The registrar doesn't really have much to say about which CA you use, but a hosting provider would.

Given that all certs are limited to a year, we're only a few steps away from the Let's Encrypt setup being automated everywhere.


Just imagine:

- Not allowed to change authoritative DNS

- CAA set to everything except LE

- cannot set CAA to LE

Wouldn't it be nice?


> - Not allowed to change authoritative DNS

Registrars are contractually required to allow registrants to change the nameservers associated with their domain.


Some "free" or "low cost" "registrars" actually are hosting providers that register the domain for you, and then provide you limited access to the tools normally available.


Do these still exist? I remember running into one of them around 2005, but I haven't heard of any since -- it's been a long time since "give away hosting and run ads against the content" was a viable business model.

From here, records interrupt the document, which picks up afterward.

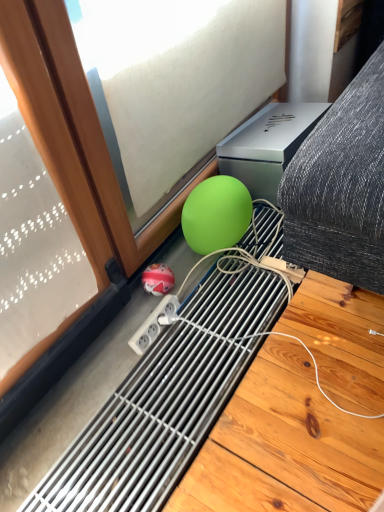
Question: Relative to green matte sphere at lower center, is shiny red ball at lower center, positioned as the 1th ball in left-to-right order, in front or behind?

Choices:
 (A) front
 (B) behind

Answer: (B)

Question: In the image, is shiny red ball at lower center, positioned as the 1th ball in left-to-right order, on the left side or the right side of green matte sphere at lower center?

Choices:
 (A) left
 (B) right

Answer: (A)

Question: Based on their relative distances, which object is nearer to the shiny red ball at lower center, the 2th ball from the right?

Choices:
 (A) green matte sphere at lower center
 (B) green matte ball at lower center, which is counted as the 2th ball, starting from the bottom

Answer: (B)

Question: Based on their relative distances, which object is farther from the green matte sphere at lower center?

Choices:
 (A) green matte ball at lower center, the 2th ball in the left-to-right sequence
 (B) shiny red ball at lower center, which ranks as the 1th ball in bottom-to-top order

Answer: (B)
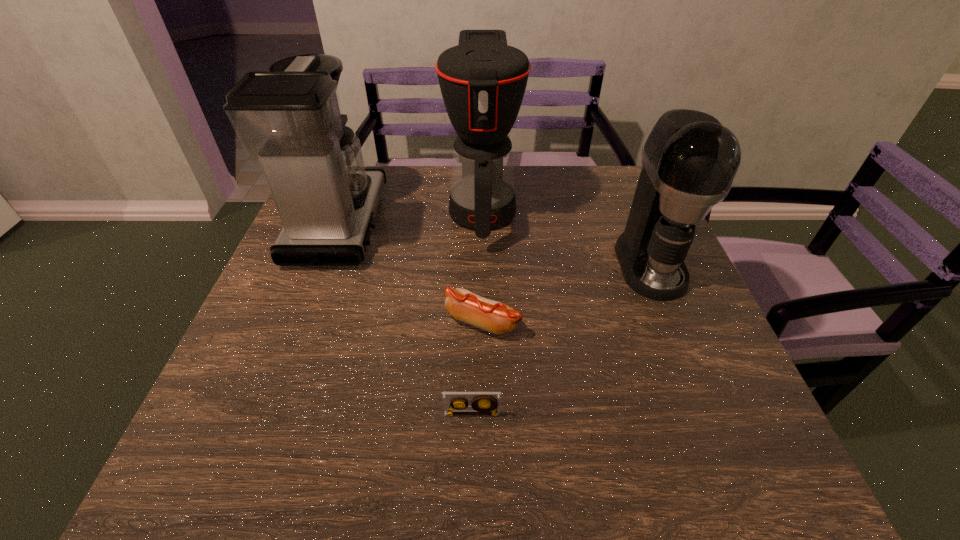
Locate an element on the screen. Image resolution: width=960 pixels, height=540 pixels. object that is at the left edge is located at coordinates (289, 118).

Find the location of `object that is at the right edge`. object that is at the right edge is located at coordinates (689, 160).

What are the coordinates of `object present at the far left corner` in the screenshot? It's located at (289, 118).

Identify the location of free region at the far edge of the desktop. (394, 202).

Identify the location of free space at the near edge of the desktop. This screenshot has width=960, height=540. (285, 479).

Where is `free space at the left edge of the desktop`? The height and width of the screenshot is (540, 960). free space at the left edge of the desktop is located at coordinates (297, 269).

Image resolution: width=960 pixels, height=540 pixels. Find the location of `vacant space that's between the sausage and the nearest object`. vacant space that's between the sausage and the nearest object is located at coordinates (477, 368).

This screenshot has height=540, width=960. Identify the location of vacant space in between the videotape and the fourth farthest object. (477, 368).

Find the location of a particular element. empty space between the videotape and the rightmost object is located at coordinates coord(561,339).

Where is `vacant area that lies between the sausage and the nearest object`? The height and width of the screenshot is (540, 960). vacant area that lies between the sausage and the nearest object is located at coordinates (477, 368).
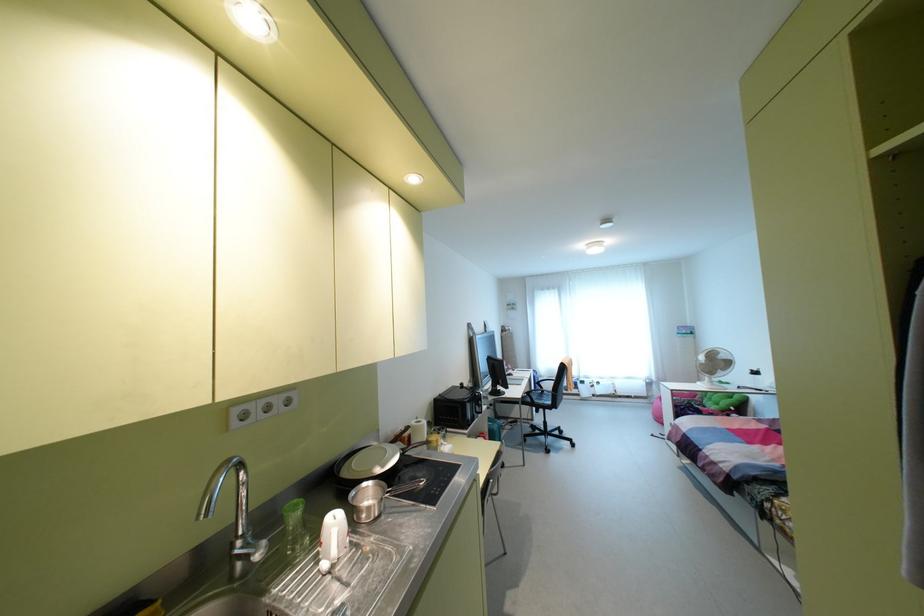
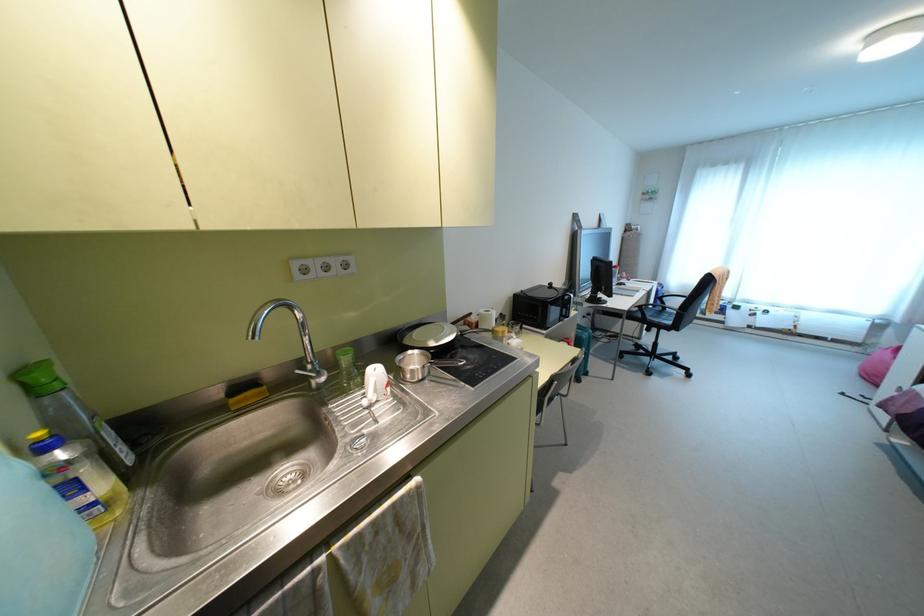
Locate, in the second image, the point that corresponds to (433,437) in the first image.

(500, 328)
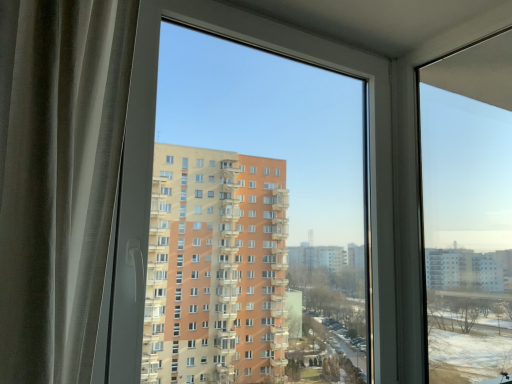
Question: Is transparent glass window at right in front of or behind transparent plastic window at center in the image?

Choices:
 (A) behind
 (B) front

Answer: (A)

Question: Is point (429, 372) closer or farther from the camera than point (303, 286)?

Choices:
 (A) closer
 (B) farther

Answer: (A)

Question: Is transparent glass window at right bigger or smaller than transparent plastic window at center?

Choices:
 (A) small
 (B) big

Answer: (A)

Question: Do you think transparent plastic window at center is within transparent glass window at right, or outside of it?

Choices:
 (A) outside
 (B) inside

Answer: (A)

Question: Considering the relative positions of transparent plastic window at center and transparent glass window at right in the image provided, is transparent plastic window at center to the left or to the right of transparent glass window at right?

Choices:
 (A) left
 (B) right

Answer: (A)

Question: From their relative heights in the image, would you say transparent plastic window at center is taller or shorter than transparent glass window at right?

Choices:
 (A) tall
 (B) short

Answer: (A)

Question: Looking at their shapes, would you say transparent plastic window at center is wider or thinner than transparent glass window at right?

Choices:
 (A) wide
 (B) thin

Answer: (B)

I’m sure there are some crippling around somewhere, but it’s no longer a major concern.


NameSilo [0] is reliable and has the cheapest pricing for .com and some other TLDs. You can also look into Cloudflare [1]

I personally use NameSilo over Cloudflare because I don't want to give Cloudflare everything.

[0] https://www.namesilo.com/domain/transfer-domains

[1] https://www.cloudflare.com/en-gb/products/registrar/

https://developers.cloudflare.com/registrar/get-started/tran...


If you don't feel like switching over this, I do this with dnsrobocert, with Namecheap's default DNS servers: https://github.com/adferrand/dnsrobocert


Thanks for the resource!


Is this a new development with namecheap? I currently have a domain with them that is set up with let's encrypt. I haven't touched my site in a long time now but visiting it now shows https.


Apparently not, but I only just noticed after their free 1 year trial of SSL certs expired. They're listed on the Let's Encrypt site as having no plans to support and the source is pretty hilarious:

https://community.letsencrypt.org/t/web-hosting-who-support-...

Yes, you can set it up manually, but you have to do it every 90 days as opposed to having it automatically updated in a supported hoster.


The domain registrar is unrelated to LE and can’t block LE.

Just install caddy on a $5/mo VPS instead of using your domain registrar as a host. It will automatically renew LE certs. Your current setup is almost always a terrible idea.


You usually get more out of shared hosting for $5/mo. And you don't have to manage it.